Hi,
I’m very interested in some OpenNMT features that tensorflow version has and I try to experiment with this version. I’m previously using OpenNMT-py and I tried to setup model in OpenNMT-tf as close to python version as possible.
I train my Chinese - Vietnamese model with 32k sentence pairs on train set, about 2k sentence pairs on dev and test set.
Sadly, when I’m using the default Rnnsmall autoconfig setting, the model get overfitted really quickly. I tried changing the params and use custom model with no success.
Whatever I tried, the model seems slowly increasing evaluation loss, sometimes immediately on the next evaluation after the first evaluation.

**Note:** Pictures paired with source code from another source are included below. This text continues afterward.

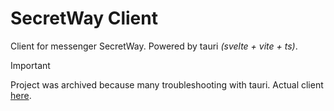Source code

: # SecretWay Client
Client for messenger SecretWay. Powered by tauri *(svelte + vite + ts)*.

> [!IMPORTANT]
> Project was archived because many troubleshooting
> with tauri.
> Actual client [here](https://github.com/shawarmateam/secretway-cli).

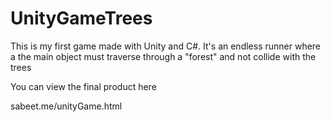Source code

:# UnityGameTrees
This is my first game made with Unity and C#.
It's an endless runner where a the main object must traverse through a "forest" and not collide with the trees

You can view the final product here

sabeet.me/unityGame.html
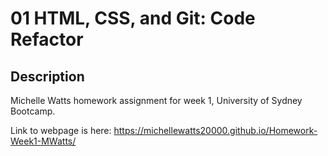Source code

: # 01 HTML, CSS, and Git: Code Refactor

## Description

Michelle Watts homework assignment for week 1, University of Sydney Bootcamp.

Link to webpage is here: https://michellewatts20000.github.io/Homework-Week1-MWatts/
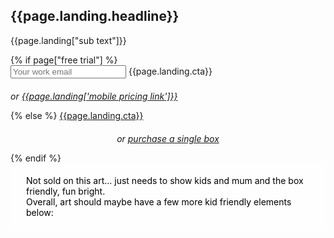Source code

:<section class="home-hero"> <!--HOME HERO-->
  <div class="container">
    <div class="row">
  <div class="col-xs-12 col-sm-5 col-sm-offset-7 hero-content">
  <h1 class="handdrawn main-header">{{page.landing.headline}}</h1>
    <p>{{page.landing["sub text"]}}</p>
    {% if page["free trial"] %}
    <form id="landing-form">
      <input type="email" name="email" placeholder="Your work email">
      <a class="btn btn-red" onclick="$('#landing-form').submit()" style="max-width: none !important"><span>{{page.landing.cta}}</span></a>
        <input type="submit" style="position: absolute; left: -2000px">
        <div class="validation"></div>
    </form>
    <div class="visible-xs"><p style="margin-top: 20px; font-style: italic">or <a href="/plans">{{page.landing['mobile pricing link']}}</a></p></div>
    {% else %}
    <a class="btn btn-red" href="/plans" style="max-width: none !important"><span>{{page.landing.cta}}</span></a>
    <p style="margin-top: 20px; font-style: italic; text-align: center">or <a href="/boxes">purchase a single box</a></p>
    {% endif %}
  </div>
  <div class="col-xs-12 col-sm-5 col-sm">
    <div class="light-box">
    <p style="color:black;">Not sold on this art... just needs to show kids  and mum and the box friendly, fun bright.<br>Overall, art should maybe have a few more kid friendly elements below:</p>
  </div>
  </div>
  </div>
</div>
<style type="text/css">
  .light-box{
    background: rgba(255, 255, 255, 0.75);
    padding: 5px 25px;
  }
</style>
</section>
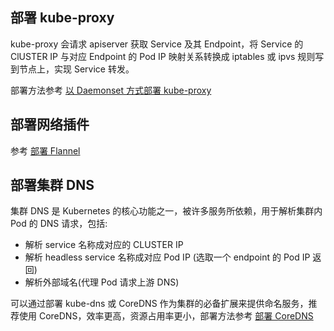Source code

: ## 部署 kube-proxy

kube-proxy 会请求 apiserver 获取 Service 及其 Endpoint，将 Service 的 ClUSTER IP 与对应 Endpoint 的 Pod IP 映射关系转换成 iptables 或 ipvs 规则写到节点上，实现 Service 转发。

部署方法参考 [以 Daemonset 方式部署 kube-proxy](https://k8s.imroc.io/deploy/addons/kube-proxy.md)

## 部署网络插件

参考 [部署 Flannel](https://k8s.imroc.io/plan/network/flannel/deploy.md)

## 部署集群 DNS

集群 DNS 是 Kubernetes 的核心功能之一，被许多服务所依赖，用于解析集群内 Pod 的 DNS 请求，包括:

- 解析 service 名称成对应的 CLUSTER IP
- 解析 headless service 名称成对应 Pod IP (选取一个 endpoint 的 Pod IP 返回)
- 解析外部域名(代理 Pod 请求上游 DNS)

可以通过部署 kube-dns 或 CoreDNS 作为集群的必备扩展来提供命名服务，推荐使用 CoreDNS，效率更高，资源占用率更小，部署方法参考 [部署 CoreDNS](https://k8s.imroc.io/deploy/addons/coredns.md)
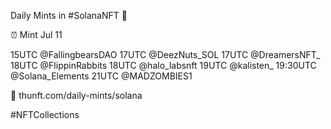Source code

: Daily Mints in #SolanaNFT 🚀

⏰ Mint Jul 11

15UTC @FallingbearsDAO
17UTC @DeezNuts_SOL
17UTC @DreamersNFT_
18UTC @FlippinRabbits
18UTC @halo_labsnft
19UTC @kalisten_
19:30UTC @Solana_Elements
21UTC @MADZOMBIES1

🔗 thunft.com/daily-mints/solana

#NFTCollections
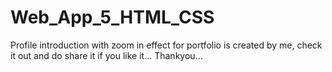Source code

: # Web_App_5_HTML_CSS
Profile introduction with zoom in effect for portfolio is created by me, check it out and do share it if you like it... Thankyou...
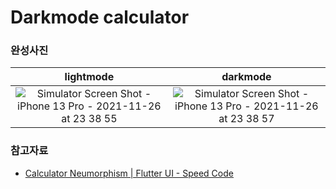 # Darkmode calculator


### 완성사진
lightmode   | darkmode
:----------:|:---------:
![Simulator Screen Shot - iPhone 13 Pro - 2021-11-26 at 23 38 55](https://user-images.githubusercontent.com/74299463/143598250-edfe412f-502e-405e-b46b-45c4e4cc74c3.png)|![Simulator Screen Shot - iPhone 13 Pro - 2021-11-26 at 23 38 57](https://user-images.githubusercontent.com/74299463/143598258-fa18f277-f15a-4c4d-894c-5a5adbd5a6a4.png)



### 참고자료
- [Calculator Neumorphism | Flutter UI - Speed Code](https://youtu.be/oYxDnW8sXZQ)
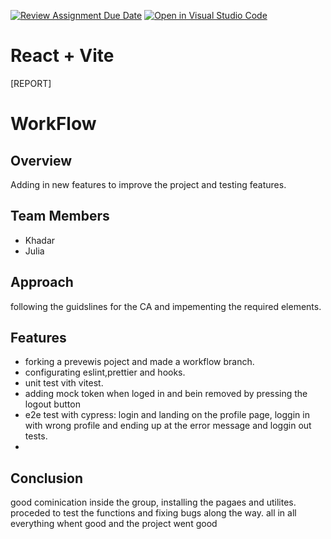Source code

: [![Review Assignment Due Date](https://classroom.github.com/assets/deadline-readme-button-24ddc0f5d75046c5622901739e7c5dd533143b0c8e959d652212380cedb1ea36.svg)](https://classroom.github.com/a/8ndPp79U)
[![Open in Visual Studio Code](https://classroom.github.com/assets/open-in-vscode-718a45dd9cf7e7f842a935f5ebbe5719a5e09af4491e668f4dbf3b35d5cca122.svg)](https://classroom.github.com/online_ide?assignment_repo_id=12281634&assignment_repo_type=AssignmentRepo)
# React + Vite

[REPORT]
# WorkFlow

## Overview
Adding in new features to improve the project and testing features.

## Team Members
- Khadar
- Julia


## Approach
following the guidslines for the CA and impementing the required elements.

## Features
 - forking a prevewis poject and made a workflow branch.
 - configurating eslint,prettier and hooks. 
 - unit test vith vitest.
 - adding mock token when loged in and bein removed by pressing the logout button
 - e2e test with cypress: login and landing on the profile page, loggin in with wrong profile and ending up at the error message and loggin out tests.
 - 

## Conclusion
 good cominication inside the group, installing the pagaes and utilites. proceded to test the functions and fixing bugs along the way.
 all in all everything whent good and the project went good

This is the best run I can get so far. I use BiRNN model with BLEU score of 30.87 on step 65k
After step 15k, eval loss slowly increase so I stopped training eventually.
This is the config I use:
model_dir: model
data:
eval_features_file: cv.dev.cn
eval_labels_file: cv.dev.vn
source_words_vocabulary: src-vocab.txt
target_words_vocabulary: tgt-vocab.txt
train_features_file: cv.train.cn
train_labels_file: cv.train.vn
eval:
batch_size: 32
eval_delay: 0
exporters: last
infer:
batch_size: 32
bucket_width: 0
params:
average_loss_in_time: true
beam_width: 5
learning_rate: 2.0 # The scale constant.
clip_gradients: null
decay_step_duration: 8 # 1 decay step is 8 training steps.
decay_type: noam_decay_v2
decay_params:
model_dim: 512
warmup_steps: 2000 # (= 16000 training steps).
start_decay_steps: 0
label_smoothing: 0.1
length_penalty: 0
gradients_accum: 1
optimizer: AdamOptimizer
optimizer_params:
beta1: 0.9
beta2: 0.998
score:
batch_size: 64
train:
average_last_checkpoints: 8
batch_size: 4096
batch_type: tokens
keep_checkpoint_max: 8
maximum_features_length: 50
maximum_labels_length: 50
sample_buffer_size: -1
save_checkpoints_steps: 5000
save_summary_steps: 100
train_steps: 200000
This is my custom model
def model():
return onmt.models.SequenceToSequence(
source_inputter=onmt.inputters.WordEmbedder(
vocabulary_file_key="source_words_vocabulary",
embedding_size=512,
dtype=tf.float16
),
target_inputter=onmt.inputters.WordEmbedder(
vocabulary_file_key="target_words_vocabulary",
embedding_size=512,
dtype=tf.float16
),
encoder=onmt.encoders.BidirectionalRNNEncoder(
num_layers=2,
num_units=500,
reducer=onmt.layers.ConcatReducer(),
cell_class=tf.nn.rnn_cell.LSTMCell,
dropout=0.2,
residual_connections=False
),
decoder=onmt.decoders.AttentionalRNNDecoder(
num_layers=2,
num_units=500,
bridge=onmt.layers.CopyBridge(),
attention_mechanism_class=tf.contrib.seq2seq.LuongAttention,
cell_class=tf.contrib.rnn.LSTMCell,
dropout=0.2,
residual_connections=False))
Compared to OpenNMT-py, I got BLEU score of 37.83 with the following config
!CUDA_VISIBLE_DEVICES=0 python train.py -data data/test.atok.low -save_model demo_model -gpu_ranks 0 -optim adam -learning_rate 0.001 -encoder_type brnn \
-dropout 0.2 -word_vec_size 512 -train_steps 200000\
-batch_type tokens -normalization tokens \
-label_smoothing 0.1
I hope I can get some help, why the model on tensorflow get overfitted so easily and the translation quality is worse than the py version despite I tried setting them up as close to each other as possible?